FIGS. 10 to 13 show an embodiment for the fixing of the beginning and end of the winding (in a single winding).

In the region of each of the two end faces of the roll 1 the winding 10 butts against a flange 14 the external diameter of which corresponds to that of the winding 10. The collar 14 is provided with a groove-shaped recess 18 (or 19 at the other end of the roll) which serves to receive the beginning 10a or the end 10b of the winding 10.

The beginning of the winding 10a is bent back in a hook shape and fixed in the appertaining recess 19 (cf. FIG. 10). On the other hand, the end of the winding 10b which has just passed is arranged in the adjacent recess 18 so as to be freely extensible (cf. FIG. 11).

The flange 14 is provided with a protection against wear 21 on its outer peripheral edge and on the adjoining part of its end face (cf. FIG. 12).

The area of contact 14a of the flange 14 which butts against the winding 10 is inclined with respect to the axis of the roll according to the pitch of the winding 10 (cf. FIG. 13). A step 14b which runs in the axial direction of the roll is provided at the peripheral point at which the winding 10 emerges from or enters the flange 14.

FIGS. 14 and 15 show the situation in the case of a double winding 10. The representation corresponds to that of FIGS. 12 and 13, and the same reference numerals are chosen for the same parts.

Claims

1. A crushing mill for crushing brittle material for subsequent grinding comprising at least one rotary cylindrical crushing roll having an outer surface provided with a coating of wear-resistant material, characterised in that said coating is formed by a substantially uniform cross-section strip of said wear-resistant material helically wound on and secured to said roll, adjacent convolutions of said wound strip engaging one another to avoid the presence of a gap between said adjacent convolutions.

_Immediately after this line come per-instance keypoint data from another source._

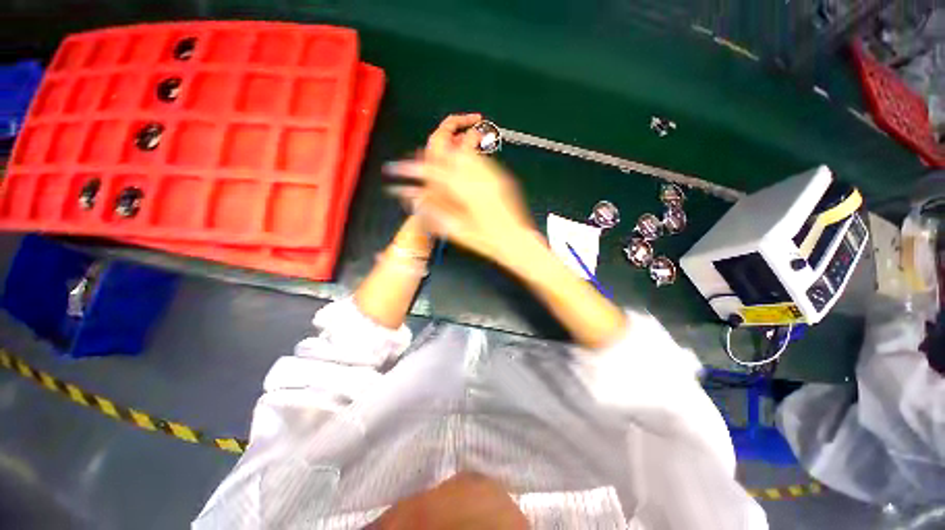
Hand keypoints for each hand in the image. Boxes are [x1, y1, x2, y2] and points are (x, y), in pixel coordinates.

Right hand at [386, 115, 537, 265]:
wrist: (519, 242)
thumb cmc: (487, 242)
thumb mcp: (458, 230)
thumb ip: (434, 210)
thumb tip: (413, 197)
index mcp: (467, 192)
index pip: (433, 173)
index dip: (412, 169)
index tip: (396, 169)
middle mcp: (480, 178)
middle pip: (449, 155)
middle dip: (429, 156)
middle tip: (416, 164)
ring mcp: (494, 176)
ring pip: (465, 154)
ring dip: (448, 155)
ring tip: (436, 164)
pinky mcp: (502, 178)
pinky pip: (480, 161)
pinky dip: (465, 160)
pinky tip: (460, 169)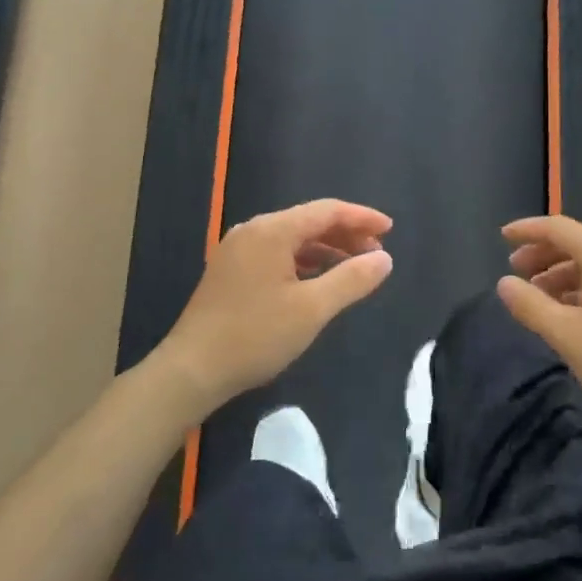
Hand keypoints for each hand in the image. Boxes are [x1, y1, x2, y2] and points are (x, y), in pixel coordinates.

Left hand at [157, 199, 393, 414]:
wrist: (191, 370)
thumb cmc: (255, 336)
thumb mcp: (312, 309)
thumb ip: (352, 280)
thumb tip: (384, 258)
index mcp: (272, 230)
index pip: (326, 210)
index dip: (361, 217)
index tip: (390, 229)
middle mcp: (253, 230)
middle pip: (308, 221)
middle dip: (345, 234)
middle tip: (376, 253)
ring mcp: (238, 250)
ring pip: (292, 238)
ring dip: (325, 249)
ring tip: (353, 268)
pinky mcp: (230, 270)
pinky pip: (276, 253)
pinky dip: (303, 261)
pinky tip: (317, 281)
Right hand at [497, 215, 581, 444]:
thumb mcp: (566, 335)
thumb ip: (530, 305)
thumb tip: (504, 283)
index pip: (558, 228)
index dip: (527, 230)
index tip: (502, 238)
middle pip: (575, 243)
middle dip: (541, 254)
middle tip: (515, 273)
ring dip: (559, 274)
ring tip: (536, 298)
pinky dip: (579, 288)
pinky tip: (565, 312)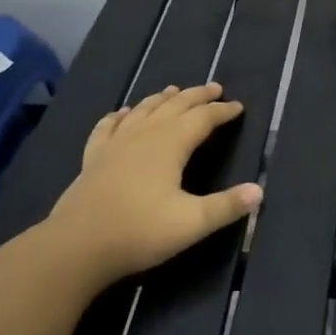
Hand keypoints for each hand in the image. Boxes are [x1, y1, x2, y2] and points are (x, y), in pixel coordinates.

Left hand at [44, 82, 261, 289]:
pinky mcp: (93, 157)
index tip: (238, 107)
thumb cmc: (139, 231)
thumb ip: (226, 206)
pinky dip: (119, 116)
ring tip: (174, 90)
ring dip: (162, 98)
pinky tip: (121, 113)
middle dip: (197, 96)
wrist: (77, 246)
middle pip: (175, 105)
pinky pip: (108, 126)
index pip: (203, 118)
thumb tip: (259, 192)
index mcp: (171, 144)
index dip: (222, 111)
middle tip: (215, 88)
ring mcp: (115, 143)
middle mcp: (144, 134)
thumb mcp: (191, 223)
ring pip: (143, 110)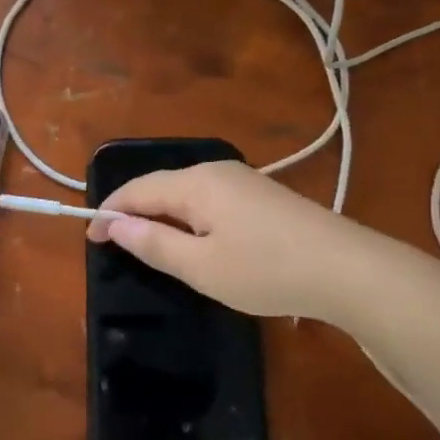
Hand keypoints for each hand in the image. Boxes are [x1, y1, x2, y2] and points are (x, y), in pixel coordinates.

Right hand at [88, 160, 398, 324]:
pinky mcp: (262, 195)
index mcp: (196, 182)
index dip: (109, 212)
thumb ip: (154, 243)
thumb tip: (114, 225)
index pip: (137, 189)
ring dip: (162, 215)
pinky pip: (210, 200)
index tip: (90, 240)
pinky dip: (189, 218)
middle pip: (161, 186)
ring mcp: (243, 180)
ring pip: (186, 192)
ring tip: (149, 245)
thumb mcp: (202, 266)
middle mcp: (216, 170)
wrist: (350, 269)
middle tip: (116, 245)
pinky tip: (196, 241)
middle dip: (134, 212)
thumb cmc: (267, 270)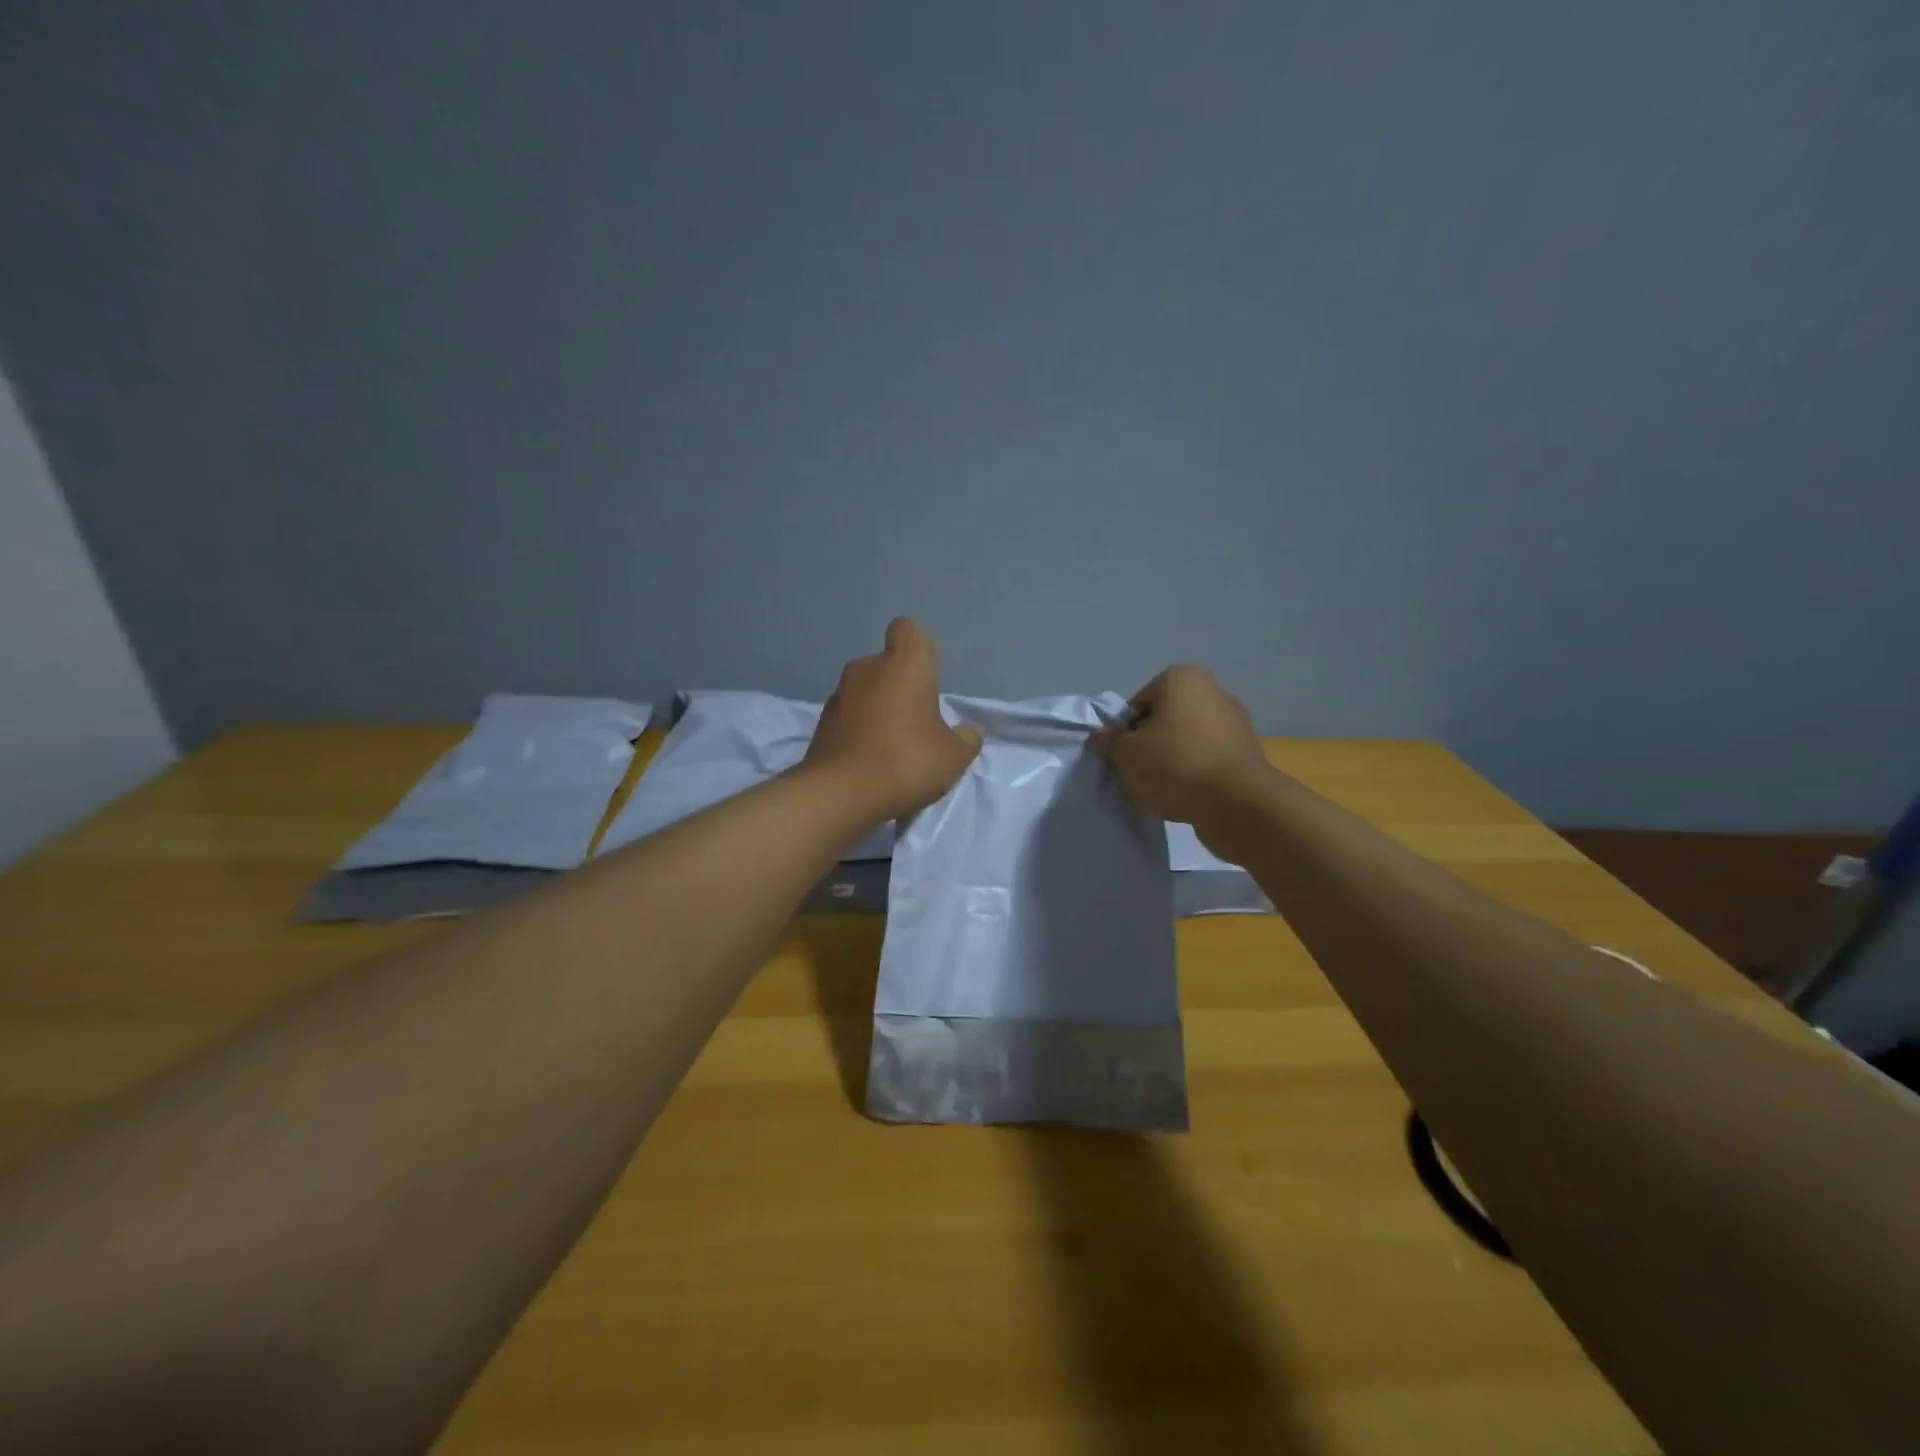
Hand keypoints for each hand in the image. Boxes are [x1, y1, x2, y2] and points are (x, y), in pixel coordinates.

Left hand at [806, 619, 982, 819]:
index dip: (918, 648)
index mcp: (904, 664)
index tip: (927, 677)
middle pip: (886, 665)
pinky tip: (870, 762)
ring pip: (865, 692)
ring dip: (877, 710)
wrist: (842, 794)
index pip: (908, 630)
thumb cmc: (908, 761)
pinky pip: (848, 718)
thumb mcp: (953, 756)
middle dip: (899, 687)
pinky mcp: (821, 723)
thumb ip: (965, 739)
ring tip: (892, 748)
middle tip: (916, 723)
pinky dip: (859, 731)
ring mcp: (839, 695)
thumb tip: (968, 731)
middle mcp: (867, 668)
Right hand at [1090, 666, 1272, 827]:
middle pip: (1164, 719)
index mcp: (1181, 678)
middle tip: (1140, 773)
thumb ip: (1110, 741)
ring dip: (1173, 760)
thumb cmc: (1174, 764)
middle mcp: (1213, 690)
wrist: (1236, 803)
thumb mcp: (1126, 754)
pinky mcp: (1247, 752)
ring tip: (1164, 788)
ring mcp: (1235, 721)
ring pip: (1187, 740)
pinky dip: (1195, 772)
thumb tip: (1101, 735)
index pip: (1138, 703)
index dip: (1125, 732)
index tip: (1125, 756)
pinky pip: (1208, 758)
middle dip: (1151, 744)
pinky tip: (1187, 795)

2. The mill according to claim 1 wherein said mill has two rolls rotatable in opposite directions, and means pressing at high pressure one of said rolls toward the other, each of said rolls having on its surface said strip.

3. The mill according to claim 1 wherein said mill comprises a grinding table and at least one crushing roll on which said strip is wound.

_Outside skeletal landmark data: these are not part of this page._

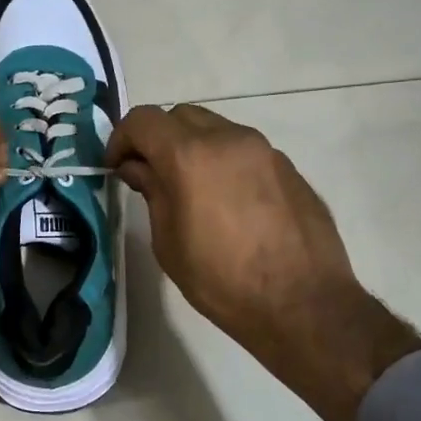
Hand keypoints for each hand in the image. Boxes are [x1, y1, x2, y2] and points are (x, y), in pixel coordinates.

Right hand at [106, 103, 420, 420]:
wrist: (303, 304)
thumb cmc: (222, 280)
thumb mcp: (168, 242)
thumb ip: (152, 193)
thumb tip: (138, 167)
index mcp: (190, 155)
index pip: (143, 120)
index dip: (121, 138)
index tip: (116, 166)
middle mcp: (229, 139)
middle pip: (180, 116)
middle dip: (158, 138)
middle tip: (150, 174)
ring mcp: (264, 150)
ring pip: (215, 128)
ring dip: (192, 147)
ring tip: (189, 188)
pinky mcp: (288, 166)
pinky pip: (243, 150)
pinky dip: (223, 161)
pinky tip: (227, 202)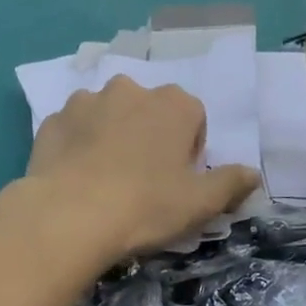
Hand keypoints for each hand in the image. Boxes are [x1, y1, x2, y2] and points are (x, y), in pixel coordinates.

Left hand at [24, 76, 260, 261]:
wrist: (69, 215)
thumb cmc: (146, 206)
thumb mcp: (201, 203)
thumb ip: (231, 183)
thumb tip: (253, 174)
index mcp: (174, 104)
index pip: (193, 118)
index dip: (189, 150)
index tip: (178, 181)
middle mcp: (130, 90)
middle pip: (149, 112)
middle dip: (149, 137)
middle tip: (142, 181)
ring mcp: (85, 101)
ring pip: (108, 115)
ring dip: (111, 136)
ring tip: (104, 179)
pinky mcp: (52, 121)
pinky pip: (73, 129)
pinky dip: (77, 146)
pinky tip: (75, 178)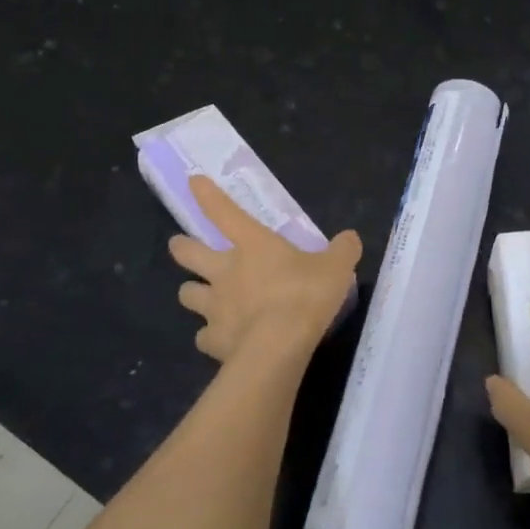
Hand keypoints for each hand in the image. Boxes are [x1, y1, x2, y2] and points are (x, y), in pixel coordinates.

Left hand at [169, 175, 361, 363]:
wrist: (278, 347)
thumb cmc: (305, 296)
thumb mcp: (336, 268)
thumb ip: (342, 250)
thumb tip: (349, 238)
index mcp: (252, 245)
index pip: (224, 212)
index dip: (207, 195)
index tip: (193, 181)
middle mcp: (225, 271)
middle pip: (188, 253)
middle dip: (181, 247)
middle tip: (180, 246)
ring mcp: (214, 307)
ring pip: (187, 294)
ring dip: (193, 292)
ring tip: (202, 298)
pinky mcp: (213, 340)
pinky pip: (203, 336)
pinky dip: (209, 336)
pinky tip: (220, 339)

4. The mill according to claim 1 wherein said wound strip is set with a part of its cross-section snugly accommodated in recesses in the surface of said roll.

5. The mill according to claim 1 wherein said roll has two end faces and wherein at each of the two end faces the wound strip butts against a flange having an external diameter corresponding to that of the wound strip.

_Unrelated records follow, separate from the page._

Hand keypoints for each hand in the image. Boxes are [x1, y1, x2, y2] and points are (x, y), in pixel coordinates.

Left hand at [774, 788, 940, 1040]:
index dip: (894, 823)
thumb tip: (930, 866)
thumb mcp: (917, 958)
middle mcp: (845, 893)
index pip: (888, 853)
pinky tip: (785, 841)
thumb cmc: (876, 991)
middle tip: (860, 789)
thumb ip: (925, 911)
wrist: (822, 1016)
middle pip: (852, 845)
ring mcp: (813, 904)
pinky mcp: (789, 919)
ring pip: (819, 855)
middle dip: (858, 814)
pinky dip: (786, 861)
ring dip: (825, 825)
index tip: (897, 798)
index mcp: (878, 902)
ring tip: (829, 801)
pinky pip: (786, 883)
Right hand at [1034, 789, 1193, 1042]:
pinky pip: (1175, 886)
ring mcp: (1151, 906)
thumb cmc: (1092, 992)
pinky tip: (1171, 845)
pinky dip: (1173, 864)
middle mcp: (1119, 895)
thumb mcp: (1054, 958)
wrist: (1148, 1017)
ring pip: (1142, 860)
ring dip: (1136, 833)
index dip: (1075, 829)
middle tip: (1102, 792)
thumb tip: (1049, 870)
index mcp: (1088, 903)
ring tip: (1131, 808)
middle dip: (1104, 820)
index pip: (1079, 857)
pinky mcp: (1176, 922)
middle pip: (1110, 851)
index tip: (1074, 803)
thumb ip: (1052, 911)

6. The mill according to claim 5 wherein said flange has a groove-shaped recess to receive one end of the wound strip.

7. The mill according to claim 6 wherein said one end of the wound strip is bent backwards in a hook shape and fixed in the recess in the flange.

8. The mill according to claim 6 wherein said wound strip has its other end accommodated in an adjacent recess in said flange.

9. The mill according to claim 5 wherein said flange is provided with wear resistant means on its outer surface.

10. The mill according to claim 5 wherein said flange has an area of contact which butts against the wound strip and is inclined with respect to the axis of rotation of said roll according to the pitch of the wound strip and has a step which extends in the axial direction at the peripheral point of said flange at which the wound strip emerges from or enters the latter.

11. The mill according to claim 1 wherein said wound strip is composed of multiple, parallel strands.

12. The mill according to claim 1 wherein said wound strip has a surface profile on its outer face.

13. A crushing mill for crushing brittle material for subsequent grinding comprising at least one rotary cylindrical crushing roll terminating at its opposite ends in peripheral flanges, and a continuous strip of wear-resistant material helically wound on said roll and spanning the distance between said flanges, adjacent convolutions of said wound strip engaging one another to avoid the presence of a gap between said adjacent convolutions and the external diameter of said wound strip corresponding to that of said flanges.